Opinion: All aboard the cyber security train

Opinion: All aboard the cyber security train

Zaal Nodjoumi, chief executive officer of Cyber Sense Technologies Ltd looks at how cyber security needs to be taken seriously enterprise-wide

‘Cyber Security’ – Just uttering these words to most people causes them to check out of the conversation before it even starts. From CEOs to entry level employees, all too often the response is, “Uh, cyber security? I don’t know, our IT team looks after that.”

How do you get your workforce to buy-in to the collective understanding that cyber security can no longer be pushed off on to someone else? The time has come where we all have to do our part to keep ourselves and our organizations safe. Unfortunately, what we are seeing today is that even though cyber security budgets can run into the millions and in some cases billions of dollars with the most up-to-date technology, processes and SAT training in place, somehow hackers are still getting through and wreaking havoc.

So, why is this happening and how is it resolved quickly and effectively? Let’s begin with the data. As much as 90-95% of breaches are attributed to some form of human error or insider threat and technology solutions, as sophisticated and current as they may be, can only protect an organization’s perimeter up to 85-93%. That means that almost 100% of breaches are coming from the remaining 7-15% relating to our workforce. So we have to rely heavily on our people to be vigilant and hope that they identify and report anything suspicious instead of doing the wrong thing. This is the real pain point.

To address this risk, organizations turn to security awareness training solutions to educate and develop their workforce on cyber security. Typically, this includes sets of rules in which to follow. Don’t click this, don’t click that, make sure to always…. and so on.

This is followed by simulated phishing tests to see who clicks on links or attachments that they shouldn’t. By doing this exercise, repeat offenders can be identified and CISOs and their teams can have an overall failure rate percentage, typically in the high teens and in some cases worse. This is proving to be catastrophic especially for larger organizations.

Why can this never be an effective approach? For starters, we have to understand that there are different personality types within every workforce. Members of the finance, legal, accounts teams for example are typically risk averse and work based on direction from higher authorities. On the opposite end of the spectrum, you have the individuals that drive businesses, your CEOs, sales people, creative types. This group loves to take risks and chart their own course and believe that rules don’t apply to them. And then you have everyone in between.

So, going back to why conventional SAT training can never be the solution is because we cannot provide people with “rules based” training and expect that everyone will abide by it. As we have just seen, there’s an entire group of people that don’t like to follow the rules. So immediately we have to rule them out.

Enter CYBERology™. Developed by Dr. James Norrie, a seasoned cyber security professional and professor at the York College in Pennsylvania, CYBERology™ cleverly blends psychology with cyber security to create a “Human” solution that gets to the bottom of this problem. Conducting years of research and thousands of hours of focus groups, Dr.

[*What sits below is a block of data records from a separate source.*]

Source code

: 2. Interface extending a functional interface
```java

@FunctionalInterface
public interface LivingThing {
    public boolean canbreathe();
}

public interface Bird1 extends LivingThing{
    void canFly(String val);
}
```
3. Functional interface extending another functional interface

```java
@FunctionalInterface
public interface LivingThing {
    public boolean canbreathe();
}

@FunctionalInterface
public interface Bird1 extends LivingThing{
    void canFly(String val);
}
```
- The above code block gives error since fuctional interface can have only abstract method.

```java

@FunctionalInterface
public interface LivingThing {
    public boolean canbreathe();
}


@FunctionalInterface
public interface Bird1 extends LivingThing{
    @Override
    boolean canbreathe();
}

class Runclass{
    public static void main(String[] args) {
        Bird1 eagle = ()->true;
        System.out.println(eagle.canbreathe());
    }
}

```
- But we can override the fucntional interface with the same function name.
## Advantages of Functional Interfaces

Norrie identified that there are four distinct personality-risk types within every organization based on one’s tolerance towards risk and willingness and transparency towards adhering to sets of rules. All of the personality types are important and valuable to the organization, but all are also vulnerable in different ways.

Dr. Norrie’s real breakthrough came when he was able to correlate these four styles to various threat vectors with a 98% level of accuracy. This led to the birth of cyberconIQ, a set of tools for any organization to be able to identify the risk “DNA” of their people on a granular level making the human risk truly visible, measurable and manageable for the first time.

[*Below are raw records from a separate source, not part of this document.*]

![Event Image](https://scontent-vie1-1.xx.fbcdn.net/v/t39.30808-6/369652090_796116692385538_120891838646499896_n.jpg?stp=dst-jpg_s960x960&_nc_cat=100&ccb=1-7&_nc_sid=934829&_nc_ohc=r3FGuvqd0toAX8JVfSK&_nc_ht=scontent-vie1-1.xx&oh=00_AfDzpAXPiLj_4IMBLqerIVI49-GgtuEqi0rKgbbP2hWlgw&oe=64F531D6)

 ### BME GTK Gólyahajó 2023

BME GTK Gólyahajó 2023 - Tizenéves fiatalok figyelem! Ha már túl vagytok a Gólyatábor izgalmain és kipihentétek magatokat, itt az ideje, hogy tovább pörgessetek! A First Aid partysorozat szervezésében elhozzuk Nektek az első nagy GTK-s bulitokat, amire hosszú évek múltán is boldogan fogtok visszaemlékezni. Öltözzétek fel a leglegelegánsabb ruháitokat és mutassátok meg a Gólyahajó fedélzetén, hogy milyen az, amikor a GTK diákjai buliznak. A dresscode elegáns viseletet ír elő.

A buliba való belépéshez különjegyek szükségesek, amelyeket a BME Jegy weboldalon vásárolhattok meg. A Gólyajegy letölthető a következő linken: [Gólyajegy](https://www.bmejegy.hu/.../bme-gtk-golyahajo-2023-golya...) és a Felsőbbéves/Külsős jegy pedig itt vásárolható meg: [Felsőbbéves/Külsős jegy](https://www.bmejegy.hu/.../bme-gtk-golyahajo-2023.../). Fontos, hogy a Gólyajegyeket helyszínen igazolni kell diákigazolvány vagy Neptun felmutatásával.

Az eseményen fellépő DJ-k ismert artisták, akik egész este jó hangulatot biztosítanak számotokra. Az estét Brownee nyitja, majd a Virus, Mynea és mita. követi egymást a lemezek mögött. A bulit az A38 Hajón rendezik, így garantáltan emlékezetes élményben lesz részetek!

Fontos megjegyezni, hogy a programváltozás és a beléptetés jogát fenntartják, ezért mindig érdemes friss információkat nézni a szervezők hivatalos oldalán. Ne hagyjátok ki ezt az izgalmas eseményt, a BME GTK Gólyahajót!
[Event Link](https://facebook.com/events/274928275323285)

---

What are the results after implementing cyberconIQ? Clients have reported as much as 75% reduction in phishing test failure rates after 30 day retests, improved adoption of cyber security best practices, higher confidence levels when faced with threats and increased self-reporting of incidents. But, there was one more unexpected positive outcome which was that clients noticed individuals in their organization started to spread cyber security best practices with family members and friends. That’s a big step in the right direction.